Soutien et législation au niveau municipal, provincial et/ou fédéral
  • Augmenter et améliorer les subventions à la main-d’œuvre agricole pour les petites et moyennes exploitations agricoles : Environ 40 % des exploitants et des travailleurs agricoles pensent que le gouvernement devrait donner la priorité à l’augmentation et à l’élargissement de l’accès aux aides et subventions à la main-d’œuvre agricole. Nombreux sont ceux qui ont demandé l’extension des critères d’âge et des durées de contrat pour les emplois d’été au Canada (EÉC) et le Programme pour l’emploi et les compétences des jeunes (PECJ). Certains répondants souhaitaient également que CSJ et le YESP offrent un  » salaire de subsistance  » et non seulement le minimum de l’Ontario.

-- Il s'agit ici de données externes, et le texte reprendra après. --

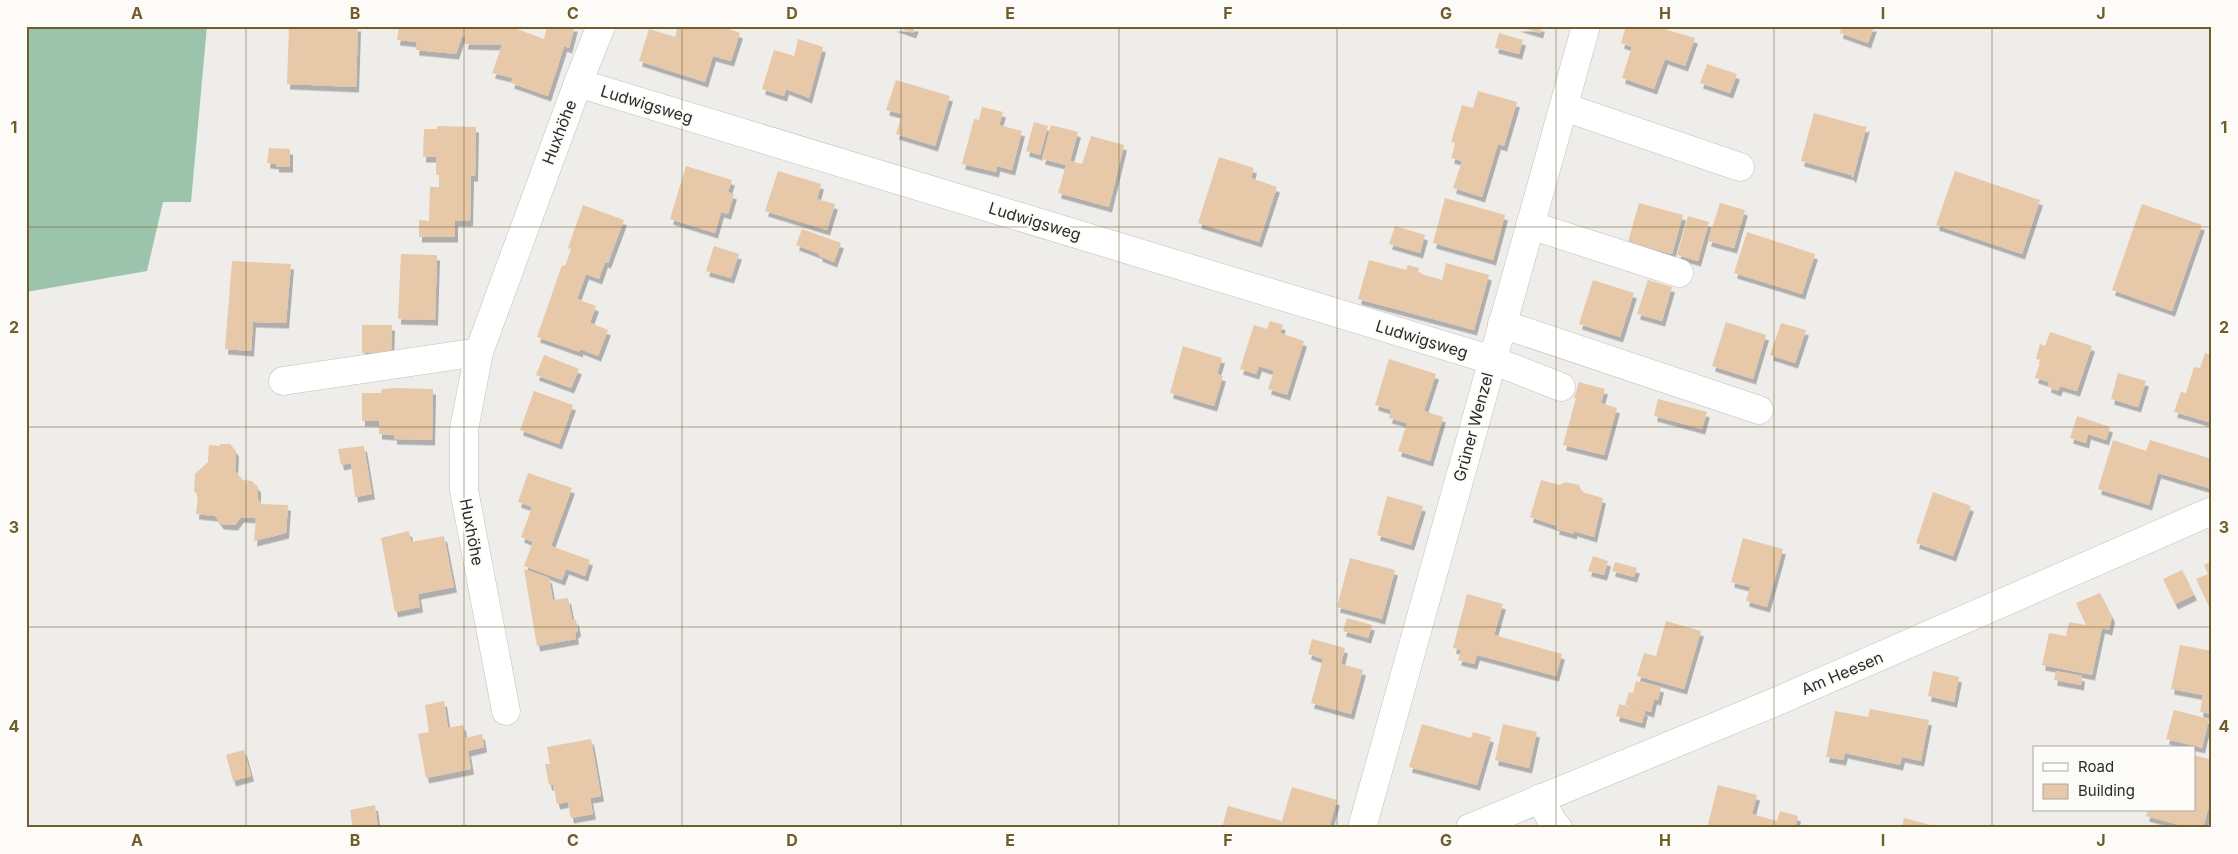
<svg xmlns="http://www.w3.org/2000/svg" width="2238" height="854" font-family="Inter,sans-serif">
  <defs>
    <filter id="shadow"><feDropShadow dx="3" dy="5.5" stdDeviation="0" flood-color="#0004"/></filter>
  </defs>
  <rect width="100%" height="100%" fill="#eeedea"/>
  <path fill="#9cc4ad" d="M 26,26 L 207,26 L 191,202 L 163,202 L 147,271 L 26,292 Z"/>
  <g fill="#e7c8a9" filter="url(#shadow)">
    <path d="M 289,26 L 358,26 L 356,87 L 287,84 Z"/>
    <path d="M 399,26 L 509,26 L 544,39 L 547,26 L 575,26 L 569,48 L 564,46 L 563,50 L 548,96 L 511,83 L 513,78 L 492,73 L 502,45 L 465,44 L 466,37 L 462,36 L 456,54 L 416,50 L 417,42 L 397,40 Z"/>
    <path d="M 678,26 L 721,26 L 740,33 L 731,61 L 713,56 L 705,82 L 639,61 L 649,29 L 675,37 Z"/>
    <path d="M 893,26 L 916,26 L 913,33 Z"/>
    <path d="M 1517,26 L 1542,26 L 1540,33 Z"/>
    <path d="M 1626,26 L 1665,26 L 1664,29 L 1695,38 L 1685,66 L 1665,59 L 1654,89 L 1622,78 L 1632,47 L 1621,43 Z"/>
    <path d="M 1874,26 L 1868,43 L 1840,33 L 1841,28 L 1836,27 Z"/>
    <path d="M 1499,33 L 1523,40 L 1519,54 L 1495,48 Z"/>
    <path d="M 798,39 L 823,47 L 809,98 L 786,89 L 784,96 L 762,89 L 774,50 L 794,56 Z"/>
    <path d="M 1707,64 L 1737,74 L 1730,93 L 1700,83 Z"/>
    <path d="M 896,80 L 950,96 L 935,146 L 896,134 L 902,114 L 886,110 Z"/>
    <path d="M 1478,91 L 1517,102 L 1504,146 L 1498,144 L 1482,197 L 1453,188 L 1462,161 L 1451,158 L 1456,143 L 1451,142 L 1462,105 L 1473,108 Z"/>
    <path d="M 982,107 L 1003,112 L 999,125 L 1022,131 L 1012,170 L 997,166 L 996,172 L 962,164 L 974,119 L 979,120 Z"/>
    <path d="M 1814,113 L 1865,127 L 1867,125 L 1853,178 L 1851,175 L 1801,161 Z"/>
    <path d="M 1034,122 L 1048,126 L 1040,155 L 1026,151 Z"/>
    <path d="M 1051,125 L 1078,132 L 1070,161 L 1082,164 L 1091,136 L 1124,145 L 1109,207 L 1058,193 L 1066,165 L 1042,159 Z"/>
    <path d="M 437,126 L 476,127 L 475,176 L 471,176 L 470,221 L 455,221 L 455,237 L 419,237 L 419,220 L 429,221 L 430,187 L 439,187 L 439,175 L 436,175 L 436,157 L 423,157 L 424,129 L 437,129 Z"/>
    <path d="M 269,148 L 290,149 L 290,167 L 276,167 L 276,164 L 267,163 Z"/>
    <path d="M 1219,157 L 1254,168 L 1251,178 L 1277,187 L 1259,242 L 1198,223 Z"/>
    <path d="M 686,166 L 732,180 L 728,192 L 734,194 L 728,214 L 721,212 L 715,233 L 670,219 Z"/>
    <path d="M 778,171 L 821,184 L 817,199 L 835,204 L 827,230 L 765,211 Z"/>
    <path d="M 1955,171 L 2040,200 L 2022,254 L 1936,225 Z"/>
    <path d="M 1445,198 L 1505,215 L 1493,260 L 1433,243 Z"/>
    <path d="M 1639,203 L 1683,215 L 1672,254 L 1628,242 Z"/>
    <path d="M 1720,203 L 1745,210 L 1734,248 L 1708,241 Z"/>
    <path d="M 2142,204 L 2202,225 L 2172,311 L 2112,290 Z"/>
    <path d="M 583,205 L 624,220 L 608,263 L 605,262 L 599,279 L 586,274 L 577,299 L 596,306 L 590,323 L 608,330 L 598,356 L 580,349 L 580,352 L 537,337 L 562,265 L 565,266 L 571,249 L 568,248 Z"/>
    <path d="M 1688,216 L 1709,222 L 1698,261 L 1677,255 Z"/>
    <path d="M 1395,226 L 1425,235 L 1420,253 L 1389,244 Z"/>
    <path d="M 802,229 L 841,243 L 834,262 L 819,256 L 820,254 L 796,245 Z"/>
    <path d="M 1747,232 L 1815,254 L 1802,294 L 1734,273 Z"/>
    <path d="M 714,246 L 739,254 L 731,278 L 706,271 Z"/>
    <path d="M 401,254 L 437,255 L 435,320 L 398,319 Z"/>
    <path d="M 1369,260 L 1406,270 L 1408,265 L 1419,268 L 1418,273 L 1442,280 L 1446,263 L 1489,275 L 1474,330 L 1358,299 Z"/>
    <path d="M 232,261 L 291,264 L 286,323 L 253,322 L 251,351 L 225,349 Z"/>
    <path d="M 1593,280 L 1634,293 L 1620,337 L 1579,324 Z"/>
    <path d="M 1648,280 L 1672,287 L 1662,321 L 1637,314 Z"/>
    <path d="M 1270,321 L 1283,325 L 1280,333 L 1304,341 L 1287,395 L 1268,389 L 1274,371 L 1259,366 L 1256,374 L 1240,369 L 1254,325 L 1267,329 Z"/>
    <path d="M 1726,322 L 1766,335 L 1753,379 L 1712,366 Z"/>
    <path d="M 1781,323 L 1806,330 L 1795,363 L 1770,355 Z"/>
    <path d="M 362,325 L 392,325 L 391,353 L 362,353 Z"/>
    <path d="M 2050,332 L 2092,346 L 2077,391 L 2060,386 L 2058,391 L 2048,387 L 2049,382 L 2035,378 L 2041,360 L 2036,359 L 2040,344 L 2045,346 Z"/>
    <path d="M 1183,346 L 1222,358 L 1217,374 L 1223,376 L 1214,406 L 1170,393 Z"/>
    <path d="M 2205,353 L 2212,355 L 2212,423 L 2174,412 L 2181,392 L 2186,393 L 2194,367 L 2200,368 Z"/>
    <path d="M 544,355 L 579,369 L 571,388 L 536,375 Z"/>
    <path d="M 1389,359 L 1436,374 L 1424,411 L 1443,417 L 1430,461 L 1398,451 L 1407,423 L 1389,418 L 1391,410 L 1375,405 Z"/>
    <path d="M 2118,373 L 2146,381 L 2138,407 L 2111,399 Z"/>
    <path d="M 1579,382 L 1605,389 L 1601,403 L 1617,408 L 1604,455 L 1563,445 L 1576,398 L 1574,398 Z"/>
    <path d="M 395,388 L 433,389 L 432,440 L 394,439 L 394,435 L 379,434 L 379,421 L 362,421 L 362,393 L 381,393 L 382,389 Z"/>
    <path d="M 534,391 L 573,405 L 559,444 L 520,430 Z"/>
    <path d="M 1658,399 L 1707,412 L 1702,429 L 1654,416 Z"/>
    <path d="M 2077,416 L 2110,427 L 2106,440 L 2088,434 L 2086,443 L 2070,438 Z"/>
    <path d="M 2113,440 L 2146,451 L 2150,440 L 2212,459 L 2212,489 L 2158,473 L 2149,505 L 2098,489 Z"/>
    <path d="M 221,444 L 230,444 L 236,451 L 235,471 L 243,480 L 252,481 L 258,487 L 258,499 L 261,504 L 288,505 L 286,533 L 254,541 L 256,518 L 241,517 L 235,525 L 221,524 L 215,516 L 196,514 L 198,495 L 194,491 L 195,474 L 208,462 L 209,445 L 219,446 Z"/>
    <path d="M 364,446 L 372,494 L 355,497 L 351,463 L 341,465 L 338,449 Z"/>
    <path d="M 528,473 L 572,488 L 551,546 L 590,560 L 585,576 L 566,569 L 562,580 L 524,566 L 533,542 L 521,537 L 532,507 L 518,502 Z"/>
    <path d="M 1541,480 L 1559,485 L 1566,482 L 1579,485 L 1582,492 L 1603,498 L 1594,537 L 1574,531 L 1574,534 L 1556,529 L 1557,526 L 1530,517 Z"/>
    <path d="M 1933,492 L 1971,506 L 1953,556 L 1916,543 Z"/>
    <path d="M 1387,496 L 1423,506 L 1411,545 L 1377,535 Z"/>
    <path d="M 409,531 L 411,542 L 444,536 L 454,587 L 418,594 L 420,607 L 395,612 L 381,538 Z"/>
    <path d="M 1743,538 L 1783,549 L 1767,607 L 1746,601 L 1750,587 L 1731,582 Z"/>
    <path d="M 1593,556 L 1608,561 L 1604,575 L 1588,571 Z"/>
    <path d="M 1350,558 L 1395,570 L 1382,619 L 1337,607 Z"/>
    <path d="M 2212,561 L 2212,613 L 2196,579 L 2208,574 L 2204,565 Z"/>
    <path d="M 1615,562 L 1637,568 L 1634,577 L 1612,571 Z"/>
    <path d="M 524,569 L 549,578 L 553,600 L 568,598 L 572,619 L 576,620 L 578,631 L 575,633 L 576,639 L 537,646 Z"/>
    <path d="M 2182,570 L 2194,595 L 2175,604 L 2163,579 Z"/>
    <path d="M 2100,593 L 2112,617 L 2109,630 L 2102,628 L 2092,675 L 2042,665 L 2049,633 L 2066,636 L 2069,622 L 2086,625 L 2076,603 Z"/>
    <path d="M 1467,594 L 1503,604 L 1494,635 L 1562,654 L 1556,676 L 1477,655 L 1474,664 L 1458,660 L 1461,650 L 1453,648 Z"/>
    <path d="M 1347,618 L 1372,625 L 1368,638 L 1343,631 Z"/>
    <path d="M 1666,621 L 1701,631 L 1684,689 L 1637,676 L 1644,653 L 1656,656 Z"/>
    <path d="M 1312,639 L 1345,648 L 1341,664 L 1363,670 L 1351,714 L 1311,703 L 1323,659 L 1308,654 Z"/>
    <path d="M 2180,645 L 2212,651 L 2212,714 L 2200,712 L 2203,695 L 2171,689 Z"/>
    <path d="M 1933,671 L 1959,677 L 1954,702 L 1928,696 Z"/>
    <path d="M 2056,671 L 2082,676 L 2081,685 L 2054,680 Z"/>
    <path d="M 1636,681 L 1661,687 L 1658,700 L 1654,699 L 1651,712 L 1625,705 L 1629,692 L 1633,693 Z"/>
    <path d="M 444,701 L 448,728 L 463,725 L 465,738 L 482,734 L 484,747 L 468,751 L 471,769 L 426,778 L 418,734 L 429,732 L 425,705 Z"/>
    <path d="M 1619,704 L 1645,711 L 1642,723 L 1616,716 Z"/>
    <path d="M 1870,709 L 1929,720 L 1921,761 L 1902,757 L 1900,765 L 1845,753 L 1843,760 L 1826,757 L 1835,711 L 1868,717 Z"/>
    <path d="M 2174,710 L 2209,719 L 2202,748 L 2166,739 Z"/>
    <path d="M 1422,724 L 1471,738 L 1473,732 L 1491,737 L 1477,785 L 1409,767 Z"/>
    <path d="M 1503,724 L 1537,732 L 1529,768 L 1495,760 Z"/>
    <path d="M 591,739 L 601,796 L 590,798 L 593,814 L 571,818 L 568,802 L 557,804 L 553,784 L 549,785 L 545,764 L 550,764 L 547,747 Z"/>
    <path d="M 244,750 L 251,776 L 233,781 L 226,755 Z"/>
    <path d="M 2194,755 L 2212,760 L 2212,795 L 2203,828 L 2190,828 L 2146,816 L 2148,810 L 2194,810 Z"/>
    <path d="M 1718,785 L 1757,795 L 1752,814 L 1777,821 L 1780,811 L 1798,816 L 1795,828 L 1707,828 Z"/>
    <path d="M 1292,787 L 1337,800 L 1329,828 L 1222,828 L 1228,806 L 1282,821 Z"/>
    <path d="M 375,805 L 378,828 L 353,828 L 350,810 Z"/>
    <path d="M 1904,818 L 1938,827 L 1938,828 L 1902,828 Z"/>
  </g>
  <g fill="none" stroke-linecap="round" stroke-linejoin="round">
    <g stroke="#c1c0bd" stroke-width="29">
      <g id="minor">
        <path d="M 578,83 L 1492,360 L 1561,387"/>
        <path d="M 1564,107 L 1740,167"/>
        <path d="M 1530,225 L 1679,273"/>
        <path d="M 1502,324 L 1759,410"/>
        <path d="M 283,381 L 479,352"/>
        <path d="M 506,711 L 464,490 L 464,429 L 479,352 L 578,83 L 601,26"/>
        <path d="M 1540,798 L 1552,821 L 1558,828"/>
        <path d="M 1362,828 L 1586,26"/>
        <path d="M 1470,828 L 1780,700 L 2212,511"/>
      </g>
    </g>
    <use href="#minor" stroke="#fff" stroke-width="28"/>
  </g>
  <path fill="none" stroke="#705d2c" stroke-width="1" stroke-opacity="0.55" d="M 246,26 L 246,828M 464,26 L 464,828M 682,26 L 682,828M 901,26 L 901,828M 1119,26 L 1119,828M 1337,26 L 1337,828M 1556,26 L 1556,828M 1774,26 L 1774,828M 1992,26 L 1992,828M 26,227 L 2212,227M 26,427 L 2212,427M 26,627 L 2212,627"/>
  <g text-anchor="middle" stroke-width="4" stroke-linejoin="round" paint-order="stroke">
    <g font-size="16" fill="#2b2b2a" stroke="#fcfbf7">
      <text transform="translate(647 104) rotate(17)" y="6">Ludwigsweg</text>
      <text transform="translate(559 132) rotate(-69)" y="6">Huxhöhe</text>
      <text transform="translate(1035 221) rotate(17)" y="6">Ludwigsweg</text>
      <text transform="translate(1422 339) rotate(17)" y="6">Ludwigsweg</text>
      <text transform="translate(1473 427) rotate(-75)" y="6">Grüner Wenzel</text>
      <text transform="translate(472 532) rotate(79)" y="6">Huxhöhe</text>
      <text transform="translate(1842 673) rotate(-23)" y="6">Am Heesen</text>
    </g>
  </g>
  <rect width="2238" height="854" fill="none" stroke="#fcfbf7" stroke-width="55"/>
  <rect x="2033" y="746" width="162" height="65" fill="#fcfbf7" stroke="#a8a8a5"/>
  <rect x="2043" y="763" width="25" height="8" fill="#ffffff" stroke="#a8a8a5"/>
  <text x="2078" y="772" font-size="15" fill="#2b2b2a">Road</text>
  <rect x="2043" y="784" width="25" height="15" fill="#e7c8a9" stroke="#a8a8a5"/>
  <text x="2078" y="796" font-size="15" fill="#2b2b2a">Building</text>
  <rect x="28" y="28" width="2182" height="798" fill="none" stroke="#705d2c" stroke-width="2"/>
  <g font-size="16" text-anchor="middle" font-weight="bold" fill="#705d2c">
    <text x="137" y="19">A</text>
    <text x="355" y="19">B</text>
    <text x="573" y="19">C</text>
    <text x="792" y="19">D</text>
    <text x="1010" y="19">E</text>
    <text x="1228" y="19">F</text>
    <text x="1446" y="19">G</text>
    <text x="1665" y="19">H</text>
    <text x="1883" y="19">I</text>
    <text x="2101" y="19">J</text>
    <text x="14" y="133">1</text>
    <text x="2224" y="133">1</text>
    <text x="14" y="333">2</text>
    <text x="2224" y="333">2</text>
    <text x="14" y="533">3</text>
    <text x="2224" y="533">3</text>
    <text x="14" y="732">4</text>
    <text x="2224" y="732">4</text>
    <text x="137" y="846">A</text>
    <text x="355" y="846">B</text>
    <text x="573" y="846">C</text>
    <text x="792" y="846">D</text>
    <text x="1010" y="846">E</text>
    <text x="1228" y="846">F</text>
    <text x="1446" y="846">G</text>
    <text x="1665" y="846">H</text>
    <text x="1883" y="846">I</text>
    <text x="2101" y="846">J</text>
  </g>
</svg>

  • Révision des programmes de travailleurs étrangers temporaires : Plus de deux tiers des exploitants agricoles interrogés sont d’accord avec les mouvements de migrants sur la nécessité d’un statut permanent pour les travailleurs migrants. Il existe un fort contingent de fermières qui souhaitent que divers droits du travail soient étendus aux TET.
  • Promulguer des congés de maladie payés universels : Les perturbations du travail dues à la pandémie de COVID-19 ont clairement fait comprendre aux exploitants agricoles et aux travailleurs la nécessité d’instaurer des congés de maladie payés permanents pour tous les travailleurs, y compris les exploitants agricoles.

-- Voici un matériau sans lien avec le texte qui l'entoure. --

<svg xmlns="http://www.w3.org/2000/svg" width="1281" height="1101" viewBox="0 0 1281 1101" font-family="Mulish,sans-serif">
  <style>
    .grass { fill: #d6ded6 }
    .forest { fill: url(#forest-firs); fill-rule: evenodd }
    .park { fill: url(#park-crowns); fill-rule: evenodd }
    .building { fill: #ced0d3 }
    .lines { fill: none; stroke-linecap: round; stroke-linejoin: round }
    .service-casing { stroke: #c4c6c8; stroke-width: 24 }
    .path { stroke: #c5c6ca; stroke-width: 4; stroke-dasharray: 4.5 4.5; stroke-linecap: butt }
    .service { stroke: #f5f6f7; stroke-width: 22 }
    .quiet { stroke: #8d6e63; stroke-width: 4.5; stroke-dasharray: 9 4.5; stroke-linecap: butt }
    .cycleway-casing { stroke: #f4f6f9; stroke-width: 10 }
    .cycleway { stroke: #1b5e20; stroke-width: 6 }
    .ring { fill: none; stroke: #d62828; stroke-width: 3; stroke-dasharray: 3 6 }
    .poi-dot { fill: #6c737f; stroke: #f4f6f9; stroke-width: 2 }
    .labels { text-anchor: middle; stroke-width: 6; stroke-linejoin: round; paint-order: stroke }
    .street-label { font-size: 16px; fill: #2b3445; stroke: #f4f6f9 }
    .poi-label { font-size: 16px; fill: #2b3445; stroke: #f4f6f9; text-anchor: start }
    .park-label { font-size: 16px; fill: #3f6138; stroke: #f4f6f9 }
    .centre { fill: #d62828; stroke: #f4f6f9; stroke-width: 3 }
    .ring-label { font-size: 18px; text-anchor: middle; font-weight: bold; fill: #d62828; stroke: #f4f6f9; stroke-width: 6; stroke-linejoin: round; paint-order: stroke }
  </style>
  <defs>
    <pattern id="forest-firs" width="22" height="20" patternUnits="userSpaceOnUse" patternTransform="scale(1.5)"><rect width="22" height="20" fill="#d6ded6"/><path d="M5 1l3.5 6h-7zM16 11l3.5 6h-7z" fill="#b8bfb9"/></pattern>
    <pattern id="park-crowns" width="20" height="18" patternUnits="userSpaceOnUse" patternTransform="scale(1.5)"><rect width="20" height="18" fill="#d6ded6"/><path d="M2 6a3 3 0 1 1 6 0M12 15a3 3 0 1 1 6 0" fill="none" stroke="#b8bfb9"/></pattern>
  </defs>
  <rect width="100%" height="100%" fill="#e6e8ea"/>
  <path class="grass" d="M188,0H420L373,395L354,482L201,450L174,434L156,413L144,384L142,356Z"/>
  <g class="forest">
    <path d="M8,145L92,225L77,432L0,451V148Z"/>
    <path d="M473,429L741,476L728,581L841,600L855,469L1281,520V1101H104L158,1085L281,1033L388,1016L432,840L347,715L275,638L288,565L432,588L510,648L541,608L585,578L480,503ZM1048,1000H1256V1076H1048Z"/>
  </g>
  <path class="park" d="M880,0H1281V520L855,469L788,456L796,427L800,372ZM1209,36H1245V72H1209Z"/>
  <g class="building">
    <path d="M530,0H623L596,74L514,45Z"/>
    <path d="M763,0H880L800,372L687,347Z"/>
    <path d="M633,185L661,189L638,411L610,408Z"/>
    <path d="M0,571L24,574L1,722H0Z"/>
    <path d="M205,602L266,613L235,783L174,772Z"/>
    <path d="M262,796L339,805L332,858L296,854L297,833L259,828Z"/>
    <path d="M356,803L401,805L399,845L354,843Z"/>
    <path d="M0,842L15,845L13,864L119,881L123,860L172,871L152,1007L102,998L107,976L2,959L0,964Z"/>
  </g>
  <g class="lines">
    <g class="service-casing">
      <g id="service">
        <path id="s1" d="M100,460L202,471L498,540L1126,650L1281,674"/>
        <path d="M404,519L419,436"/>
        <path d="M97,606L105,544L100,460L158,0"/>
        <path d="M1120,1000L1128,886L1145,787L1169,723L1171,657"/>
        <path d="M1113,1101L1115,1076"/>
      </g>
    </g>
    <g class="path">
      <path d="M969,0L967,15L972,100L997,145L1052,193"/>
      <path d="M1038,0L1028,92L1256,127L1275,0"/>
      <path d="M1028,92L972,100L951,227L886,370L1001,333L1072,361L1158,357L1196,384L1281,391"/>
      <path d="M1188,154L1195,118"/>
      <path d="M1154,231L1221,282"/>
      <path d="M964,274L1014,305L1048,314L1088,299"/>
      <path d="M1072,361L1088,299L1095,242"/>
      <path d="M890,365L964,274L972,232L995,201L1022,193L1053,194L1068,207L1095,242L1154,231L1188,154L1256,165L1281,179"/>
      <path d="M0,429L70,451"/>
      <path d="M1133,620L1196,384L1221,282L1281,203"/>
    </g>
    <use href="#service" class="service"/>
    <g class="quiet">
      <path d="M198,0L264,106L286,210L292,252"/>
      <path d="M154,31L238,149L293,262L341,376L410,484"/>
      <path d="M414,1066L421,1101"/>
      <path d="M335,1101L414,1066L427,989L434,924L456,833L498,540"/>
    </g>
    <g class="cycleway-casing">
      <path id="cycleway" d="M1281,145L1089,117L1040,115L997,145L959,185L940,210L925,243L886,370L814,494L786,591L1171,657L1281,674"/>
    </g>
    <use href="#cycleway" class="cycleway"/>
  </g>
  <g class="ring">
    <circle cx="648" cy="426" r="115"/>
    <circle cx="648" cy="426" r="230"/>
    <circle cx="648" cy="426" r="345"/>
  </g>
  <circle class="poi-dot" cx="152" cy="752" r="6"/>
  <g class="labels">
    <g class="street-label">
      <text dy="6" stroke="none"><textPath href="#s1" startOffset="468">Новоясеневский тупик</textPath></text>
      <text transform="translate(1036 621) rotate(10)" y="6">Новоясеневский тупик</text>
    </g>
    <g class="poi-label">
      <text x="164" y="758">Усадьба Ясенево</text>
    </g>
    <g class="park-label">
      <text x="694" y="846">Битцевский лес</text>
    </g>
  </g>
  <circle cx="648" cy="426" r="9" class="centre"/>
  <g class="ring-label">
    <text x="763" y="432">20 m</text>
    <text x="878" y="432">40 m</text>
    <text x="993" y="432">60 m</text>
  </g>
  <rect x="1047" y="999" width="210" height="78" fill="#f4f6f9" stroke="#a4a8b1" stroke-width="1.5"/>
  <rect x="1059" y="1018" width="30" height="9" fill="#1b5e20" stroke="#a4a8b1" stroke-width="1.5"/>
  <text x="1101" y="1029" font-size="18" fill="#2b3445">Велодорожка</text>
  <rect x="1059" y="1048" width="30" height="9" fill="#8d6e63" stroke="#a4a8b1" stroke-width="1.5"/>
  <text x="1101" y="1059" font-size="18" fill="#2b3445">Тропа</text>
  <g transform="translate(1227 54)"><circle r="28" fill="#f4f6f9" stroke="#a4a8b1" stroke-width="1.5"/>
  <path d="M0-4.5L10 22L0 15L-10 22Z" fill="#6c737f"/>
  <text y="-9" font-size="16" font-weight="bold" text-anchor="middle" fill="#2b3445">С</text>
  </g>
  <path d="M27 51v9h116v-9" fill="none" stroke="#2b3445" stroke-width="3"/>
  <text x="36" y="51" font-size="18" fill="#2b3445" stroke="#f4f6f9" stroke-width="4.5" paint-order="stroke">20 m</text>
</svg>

  • Offrir un revenu de base (RB) : Près de 37 % des exploitants agricoles et 67 % des ouvriers agricoles considèrent le revenu de base comme une priorité absolue pour protéger les ouvriers agricoles et les exploitants de l’insécurité financière. En l’absence de mécanismes de protection du marché, une BI serait l’un des moyens les plus efficaces de garantir un revenu annuel décent, indépendamment des salaires horaires, des revenus agricoles ou de la saisonnalité de la production.
  • Améliorer l’accès à l’assurance-emploi (AE) : Les travailleurs agricoles, qu’ils soient résidents ou migrants, cotisent à l’assurance-emploi par le biais de retenues salariales, mais ils ont des difficultés à accéder à cette prestation ou n’y ont pas accès. La réduction du nombre d’heures assurables pour que les travailleurs agricoles puissent bénéficier de l’assurance-emploi et l’extension de l’assurance-emploi aux travailleurs migrants, même après qu’ils ont quitté le Canada pour la saison, permettraient d’offrir aux travailleurs l’assurance-revenu dont ils ont besoin.
  • Assouplir les codes de construction pour favoriser le logement à la ferme : Plus de 38 % des travailleurs agricoles et 26 % des employeurs agricoles ont demandé aux gouvernements des comtés et des municipalités d’assouplir les codes de construction qui limitent le logement à la ferme, tout en maintenant les règlements visant à empêcher les grands développements sur les terres agricoles zonées.